====== TEXTAUSZUG
Isolde Schaad, geboren 1944 in Schaffhausen, lebt seit 1967 in Zürich und gehört zu den namhaften Schweizer Autorinnen der 68er Generation. Ihre Spezialität ist die kritische Gesellschaftsbetrachtung, die sie mit Scharfsinn, Humor und hohem sprachlichen Können der nahen und fernen Umgebung widmet. Schon ihre Buchtitel zeugen davon: «Knowhow am Kilimandscharo», erschien 1984 und wurde vom heissen Eisen zum Ethnoklassiker. 1986 folgte die «Zürcher Constipation», 1989 «KüsschenTschüss», die beide zu helvetischen Bestsellern wurden. «Body & Sofa», die Erzählungen aus der Kaufkraftklasse, 1994, «Mein Text so blau» 1997, dann der Roman  «Keiner wars» 2001, der den Schillerpreis der ZKB erhielt, sowie die Porträtsammlung «Vom Einen. Literatur und Geschlecht», 2004. Es folgten der Roman «Robinson & Julia», 2010, dann die Erzählungsbände «Am Äquator», 2014, sowie « Giacometti hinkt», 2019, von der Presse mit grosser Anerkennung bedacht.

Isolde Schaad hat neben ihrer schriftstellerischen Arbeit stets auch publizistisch gearbeitet, bis zum Millenium war sie für renommierte Zeitschriften im In- und Ausland tätig, Unter anderen für «Transatlantik», für das legendäre «Kursbuch», für «Geo», «literaturkonkret», die «Frauenoffensive», oder «Text und Kritik», herausgegeben von Heinz Ludwig Arnold. Ab 1974 bis in die Nullerjahre schrieb sie u.a. für das «Tages-Anzeiger-Magazin», die «NZZ am Wochenende», schwerpunktsmässig für die Wochenzeitung «Woz» und die Kulturzeitschrift «Du».
============
====== DATEN
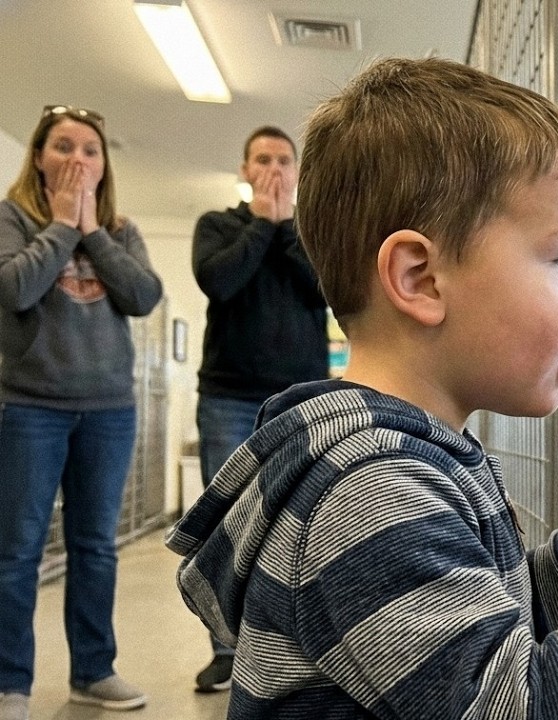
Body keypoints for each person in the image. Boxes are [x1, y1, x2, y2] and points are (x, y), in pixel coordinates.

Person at [165, 57, 558, 719]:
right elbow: (523, 703)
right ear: (420, 279)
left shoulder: (400, 457)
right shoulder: (371, 487)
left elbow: (504, 618)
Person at [0, 105, 163, 720]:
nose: (77, 159)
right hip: (30, 407)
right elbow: (14, 287)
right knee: (17, 551)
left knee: (96, 547)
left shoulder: (120, 230)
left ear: (103, 163)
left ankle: (93, 671)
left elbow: (144, 295)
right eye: (63, 147)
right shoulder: (11, 218)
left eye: (90, 149)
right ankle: (10, 683)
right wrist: (63, 227)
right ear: (39, 157)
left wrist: (92, 231)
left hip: (109, 410)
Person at [188, 125, 329, 692]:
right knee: (226, 528)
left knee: (301, 522)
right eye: (262, 159)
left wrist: (285, 228)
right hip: (228, 396)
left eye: (283, 160)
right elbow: (220, 281)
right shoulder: (218, 226)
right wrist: (261, 224)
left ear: (298, 173)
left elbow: (326, 288)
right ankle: (228, 648)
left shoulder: (313, 234)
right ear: (245, 171)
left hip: (302, 399)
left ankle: (286, 649)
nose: (273, 169)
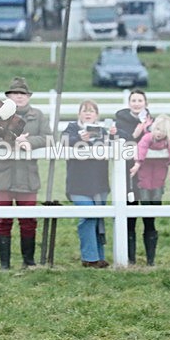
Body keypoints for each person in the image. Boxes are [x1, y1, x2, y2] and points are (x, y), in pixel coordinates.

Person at [0, 77, 51, 270]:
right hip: (3, 177)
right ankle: (4, 264)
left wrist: (29, 143)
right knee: (3, 220)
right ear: (8, 96)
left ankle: (29, 262)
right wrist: (13, 140)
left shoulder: (38, 116)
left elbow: (48, 138)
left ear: (28, 96)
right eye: (15, 93)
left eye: (23, 94)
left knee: (28, 220)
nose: (19, 97)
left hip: (28, 177)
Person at [63, 100, 110, 268]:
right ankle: (90, 258)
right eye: (85, 110)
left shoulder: (103, 132)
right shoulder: (71, 129)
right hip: (78, 184)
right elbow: (64, 142)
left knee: (98, 219)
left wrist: (113, 134)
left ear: (97, 115)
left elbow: (119, 143)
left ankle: (99, 257)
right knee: (88, 215)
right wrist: (79, 139)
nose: (88, 113)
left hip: (99, 183)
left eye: (92, 111)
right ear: (79, 114)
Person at [129, 114, 170, 266]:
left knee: (157, 192)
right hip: (145, 171)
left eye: (162, 131)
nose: (158, 133)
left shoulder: (169, 141)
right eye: (157, 129)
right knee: (145, 191)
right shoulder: (147, 137)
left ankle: (155, 208)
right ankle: (146, 206)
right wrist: (137, 164)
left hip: (159, 172)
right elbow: (141, 148)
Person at [114, 89, 153, 265]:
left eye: (140, 100)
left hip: (149, 174)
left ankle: (150, 260)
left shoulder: (151, 121)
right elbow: (120, 142)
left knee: (149, 217)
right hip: (128, 174)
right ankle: (130, 259)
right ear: (129, 103)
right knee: (129, 217)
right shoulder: (121, 121)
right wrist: (136, 134)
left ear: (145, 103)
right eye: (134, 100)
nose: (137, 104)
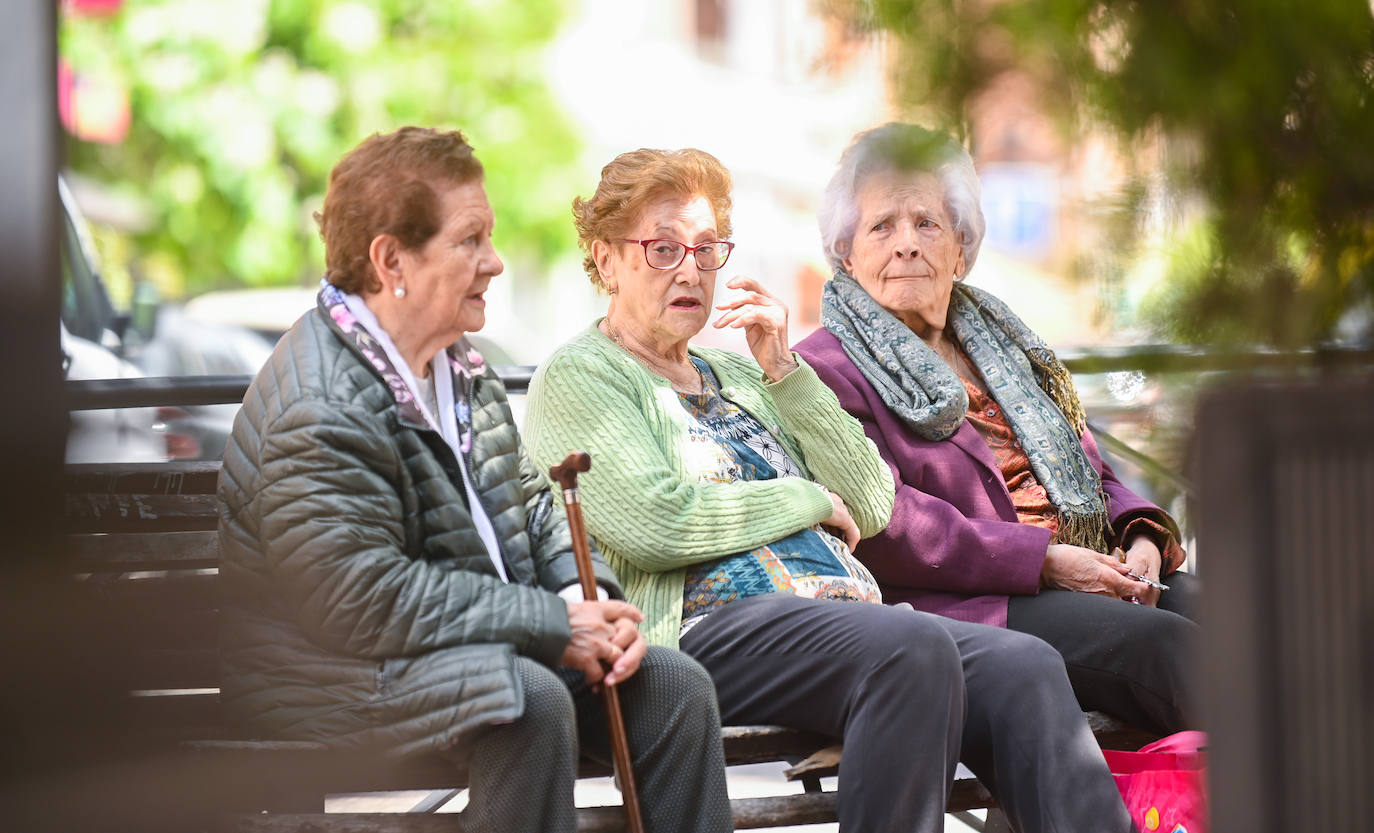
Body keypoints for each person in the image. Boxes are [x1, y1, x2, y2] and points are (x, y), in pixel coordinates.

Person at [525, 147, 1134, 833]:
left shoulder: (744, 372)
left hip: (834, 617)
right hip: (700, 626)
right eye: (663, 248)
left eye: (706, 249)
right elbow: (657, 522)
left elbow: (871, 500)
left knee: (1022, 665)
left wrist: (787, 370)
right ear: (606, 259)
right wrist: (807, 501)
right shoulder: (582, 373)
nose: (691, 268)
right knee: (911, 650)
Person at [217, 127, 731, 833]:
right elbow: (362, 599)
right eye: (469, 241)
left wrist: (590, 604)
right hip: (326, 675)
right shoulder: (320, 403)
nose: (493, 262)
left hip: (472, 647)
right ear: (390, 259)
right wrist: (551, 625)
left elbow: (533, 504)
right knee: (527, 699)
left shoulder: (459, 367)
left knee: (673, 684)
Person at [794, 122, 1201, 736]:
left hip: (1095, 566)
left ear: (961, 247)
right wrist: (1045, 561)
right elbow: (889, 525)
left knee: (1256, 626)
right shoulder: (823, 368)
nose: (906, 244)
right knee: (1177, 652)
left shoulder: (1003, 346)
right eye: (882, 225)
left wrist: (1142, 538)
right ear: (847, 254)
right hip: (983, 602)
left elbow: (1090, 469)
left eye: (927, 223)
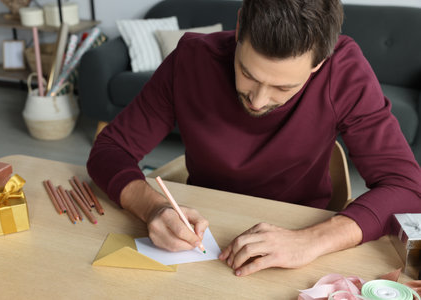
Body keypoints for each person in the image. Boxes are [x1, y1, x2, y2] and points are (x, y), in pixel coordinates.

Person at [87, 0, 421, 277]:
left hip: (298, 229)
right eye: (247, 73)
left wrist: (312, 240)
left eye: (283, 87)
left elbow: (406, 186)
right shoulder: (190, 60)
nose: (258, 101)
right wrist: (154, 208)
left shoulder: (344, 71)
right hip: (205, 234)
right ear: (239, 27)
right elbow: (109, 150)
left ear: (320, 62)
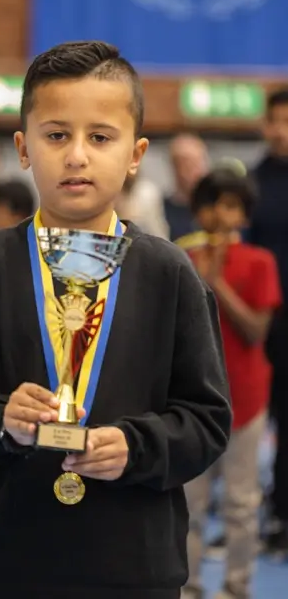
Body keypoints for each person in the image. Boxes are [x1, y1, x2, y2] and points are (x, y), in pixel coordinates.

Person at [0, 41, 231, 599]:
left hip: (132, 569)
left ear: (135, 154)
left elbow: (206, 422)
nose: (77, 156)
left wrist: (136, 445)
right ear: (24, 147)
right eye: (57, 135)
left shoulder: (169, 274)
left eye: (100, 138)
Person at [180, 167, 282, 599]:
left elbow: (257, 331)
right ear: (198, 211)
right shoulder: (182, 259)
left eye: (231, 206)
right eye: (211, 205)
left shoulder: (260, 262)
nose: (220, 214)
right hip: (192, 401)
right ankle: (187, 586)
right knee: (189, 504)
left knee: (241, 505)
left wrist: (217, 283)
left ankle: (237, 587)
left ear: (243, 215)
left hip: (247, 398)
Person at [247, 88, 288, 555]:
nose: (280, 130)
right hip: (260, 323)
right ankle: (254, 512)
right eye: (275, 121)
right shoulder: (253, 184)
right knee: (255, 421)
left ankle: (282, 513)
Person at [164, 133, 209, 241]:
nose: (194, 172)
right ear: (174, 168)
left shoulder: (215, 207)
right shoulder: (162, 209)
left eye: (197, 164)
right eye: (186, 165)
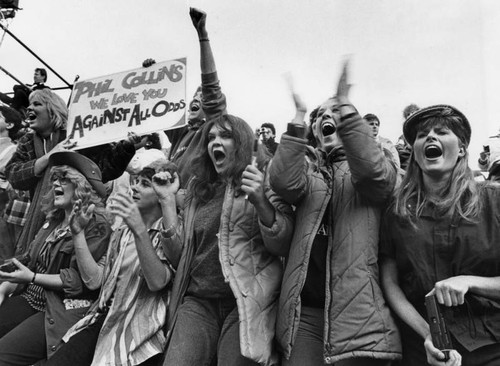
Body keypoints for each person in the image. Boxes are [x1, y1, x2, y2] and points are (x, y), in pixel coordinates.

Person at [163, 8, 294, 366]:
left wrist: (260, 202)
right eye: (210, 137)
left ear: (242, 142)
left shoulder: (261, 179)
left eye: (225, 135)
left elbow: (282, 243)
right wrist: (165, 206)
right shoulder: (196, 191)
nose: (214, 141)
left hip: (246, 301)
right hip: (197, 302)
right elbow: (179, 258)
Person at [269, 62, 401, 365]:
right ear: (315, 133)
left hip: (358, 317)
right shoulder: (309, 177)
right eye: (322, 116)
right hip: (305, 317)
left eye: (336, 113)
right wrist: (300, 118)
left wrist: (347, 109)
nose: (327, 116)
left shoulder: (377, 165)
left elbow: (373, 176)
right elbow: (282, 182)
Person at [380, 105, 500, 366]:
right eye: (422, 135)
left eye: (442, 131)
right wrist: (428, 335)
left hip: (491, 347)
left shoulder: (494, 201)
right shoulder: (397, 212)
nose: (430, 137)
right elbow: (391, 284)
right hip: (422, 349)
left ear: (461, 150)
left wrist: (470, 281)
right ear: (415, 153)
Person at [44, 157, 178, 366]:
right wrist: (77, 234)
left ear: (163, 192)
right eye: (134, 181)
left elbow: (157, 282)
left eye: (144, 183)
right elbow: (95, 281)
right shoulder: (121, 233)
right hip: (104, 319)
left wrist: (139, 231)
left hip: (137, 330)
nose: (134, 187)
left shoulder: (168, 234)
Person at [0, 151, 111, 365]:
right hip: (28, 297)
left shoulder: (96, 225)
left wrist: (32, 277)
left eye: (64, 179)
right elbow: (28, 260)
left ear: (82, 186)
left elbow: (80, 282)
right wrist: (5, 286)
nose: (56, 184)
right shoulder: (54, 218)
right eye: (54, 179)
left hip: (54, 307)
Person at [5, 88, 136, 252]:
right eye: (29, 105)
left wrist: (127, 147)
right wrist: (50, 156)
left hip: (75, 217)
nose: (29, 108)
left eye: (37, 104)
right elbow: (14, 175)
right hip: (39, 219)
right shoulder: (28, 140)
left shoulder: (78, 136)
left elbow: (106, 169)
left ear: (53, 110)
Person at [0, 105, 24, 259]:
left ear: (9, 125)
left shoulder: (13, 150)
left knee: (5, 255)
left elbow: (10, 186)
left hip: (3, 212)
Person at [395, 103, 419, 170]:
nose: (411, 115)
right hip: (408, 167)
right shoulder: (403, 137)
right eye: (408, 114)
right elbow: (399, 150)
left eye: (413, 113)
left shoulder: (426, 133)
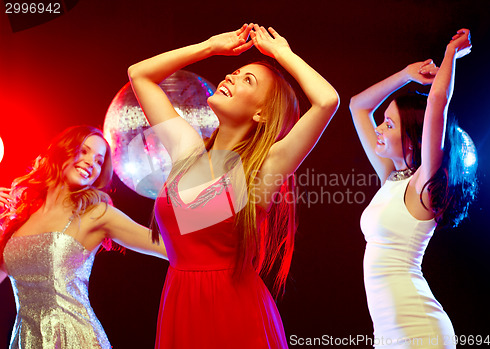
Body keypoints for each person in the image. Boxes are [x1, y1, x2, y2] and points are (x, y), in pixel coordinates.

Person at [128, 23, 339, 348]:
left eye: (247, 80)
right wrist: (210, 46)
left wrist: (282, 54)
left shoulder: (265, 168)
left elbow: (327, 101)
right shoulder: (187, 147)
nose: (230, 77)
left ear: (261, 114)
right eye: (235, 72)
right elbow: (139, 74)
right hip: (179, 307)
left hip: (236, 314)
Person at [349, 29, 477, 348]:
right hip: (390, 332)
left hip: (416, 329)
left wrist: (450, 56)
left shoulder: (423, 183)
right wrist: (406, 74)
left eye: (389, 125)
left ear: (415, 140)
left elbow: (437, 102)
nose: (378, 130)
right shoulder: (392, 177)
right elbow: (357, 106)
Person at [0, 125, 168, 349]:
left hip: (73, 338)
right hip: (24, 340)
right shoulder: (20, 218)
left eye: (99, 161)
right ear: (61, 151)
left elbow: (168, 247)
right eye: (84, 151)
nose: (91, 162)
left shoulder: (96, 213)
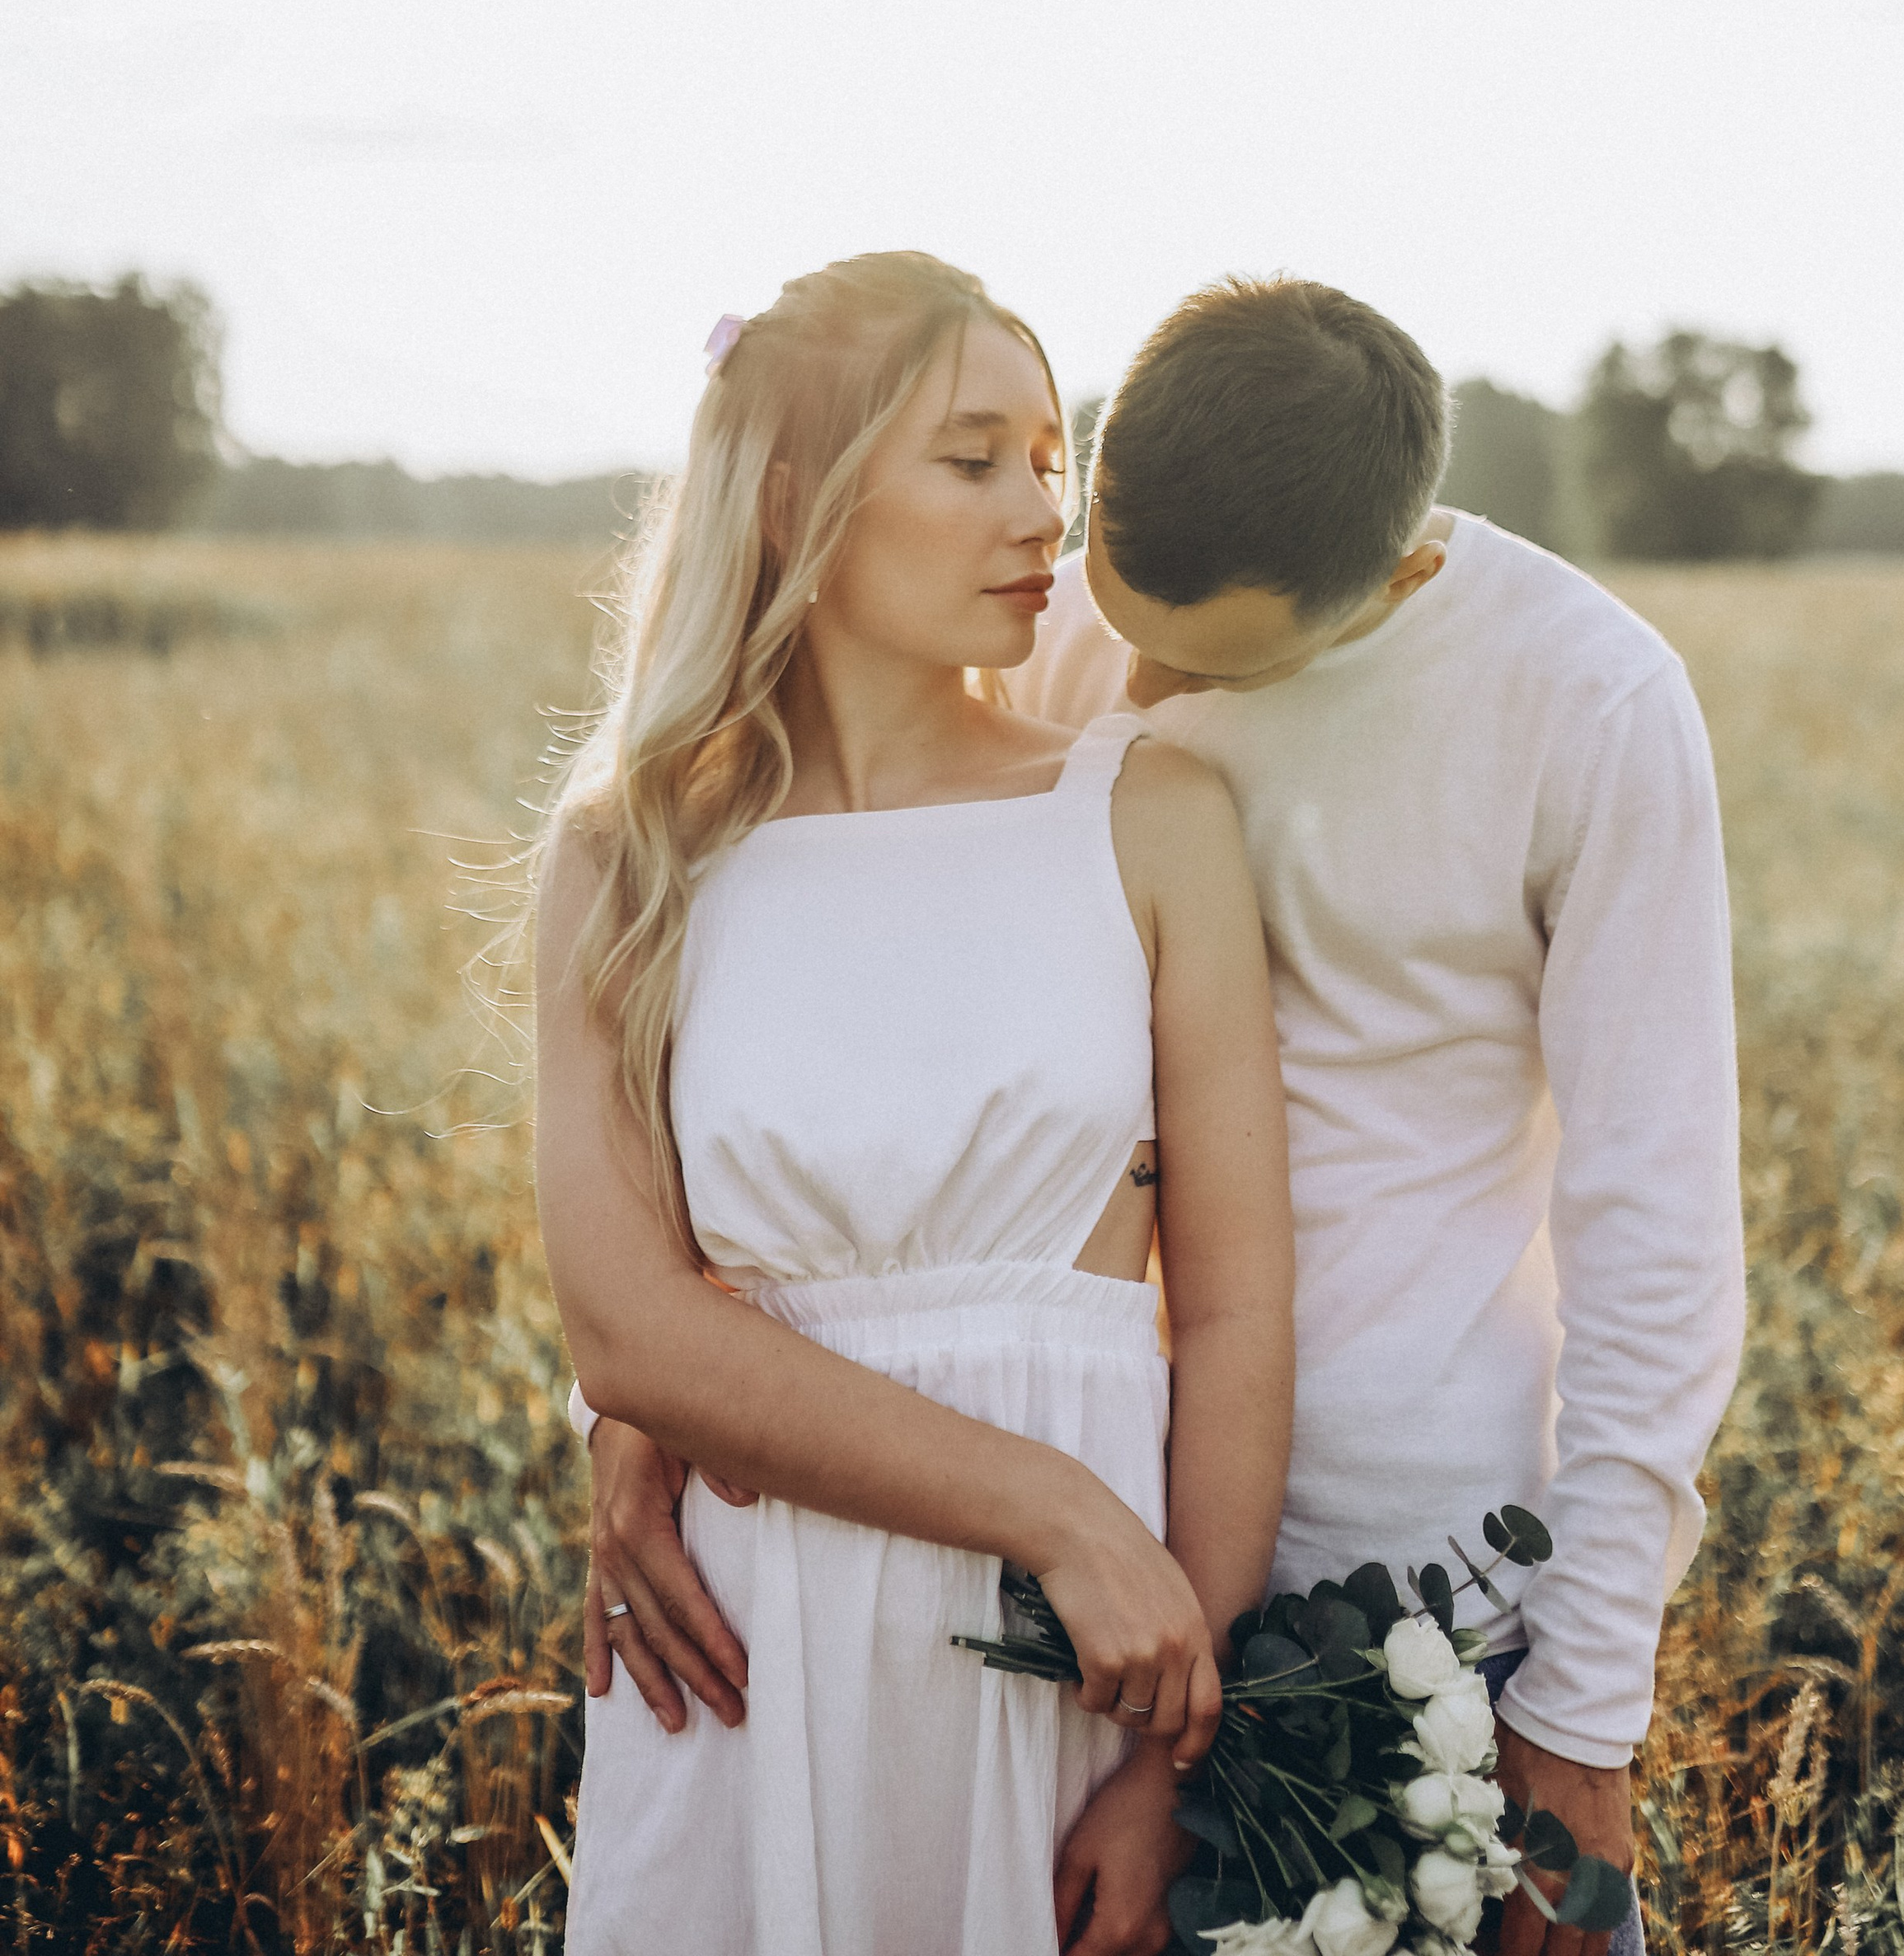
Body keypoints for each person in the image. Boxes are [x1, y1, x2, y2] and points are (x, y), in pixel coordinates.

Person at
============
→ ÜBUNGSAUFGABEN
a. Erläutern Sie in ein bis drei Sätzen, wovon laut dem Textauszug über Isolde Schaad bereits ihre Buchtitel zeugen.
b. Schreiben Sie die Fortsetzung des Textauszugs über Isolde Schaad im Anschluss an seinen letzten Satz.
Das Material wird für die Bearbeitung nicht benötigt.

→ ANTWORTEN
a. Die Buchtitel zeugen von ihrer Spezialität, der kritischen Gesellschaftsbetrachtung. Diese widmet sie mit Scharfsinn, Humor und hohem sprachlichen Können der nahen und fernen Umgebung.

b.
Von ihren Studienreisen nach Indien, Ostafrika und dem Nahen Osten stammen ihre lebendigen, mit dem ethnologischen Blick geschärften Reportagen, Essays und Kolumnen, für die sie den Schweizerischen Journalistenpreis erhielt. Im Frühjahr 1997 war sie Gast der renommierten Washington University in St. Louis, Missouri. Zu dieser Zeit entstand auch eine Dissertation der amerikanischen Germanistin Julia Scheffer: «Die Sprache aus dem Bett reissen: Feminist Satire in the Works of Elfriede Jelinek and Isolde Schaad» (Washington DC 2000).

Als Künstlerstochter hat Isolde Schaad ihrer Liebe zur Kunst in zahlreichen Künstlerinnenporträts Ausdruck verliehen, vor allem aber hat sie mit ihrer intensiven kunstsoziologischen Studie über ihren Vater Werner Schaad (1905– 1979) «Wie der Kunstmaler sich in der Provinz einrichtet» (Schaffhausen 1980), der Schweizer Kunstgeschichte der Nachkriegsjahre einen wesentlichen Beitrag gestiftet, ganz im Sinne des von Paul Nizons entfachten «Diskurs in der Enge».

Isolde Schaad war immer auch gesellschaftspolitisch aktiv, sie ist Mitbegründerin der selbstverwalteten Genossenschaft Neuland in Zürich Wipkingen, in der sie noch heute lebt. Ihre mehrfach preisgekrönten Bücher erscheinen seit 1984 im Limmat Verlag. Im Frühjahr 2014 erhielt Isolde Schaad sie für ihr literarisches und publizistisches Schaffen die Goldene Ehrenmedaille des Kantons Zürich.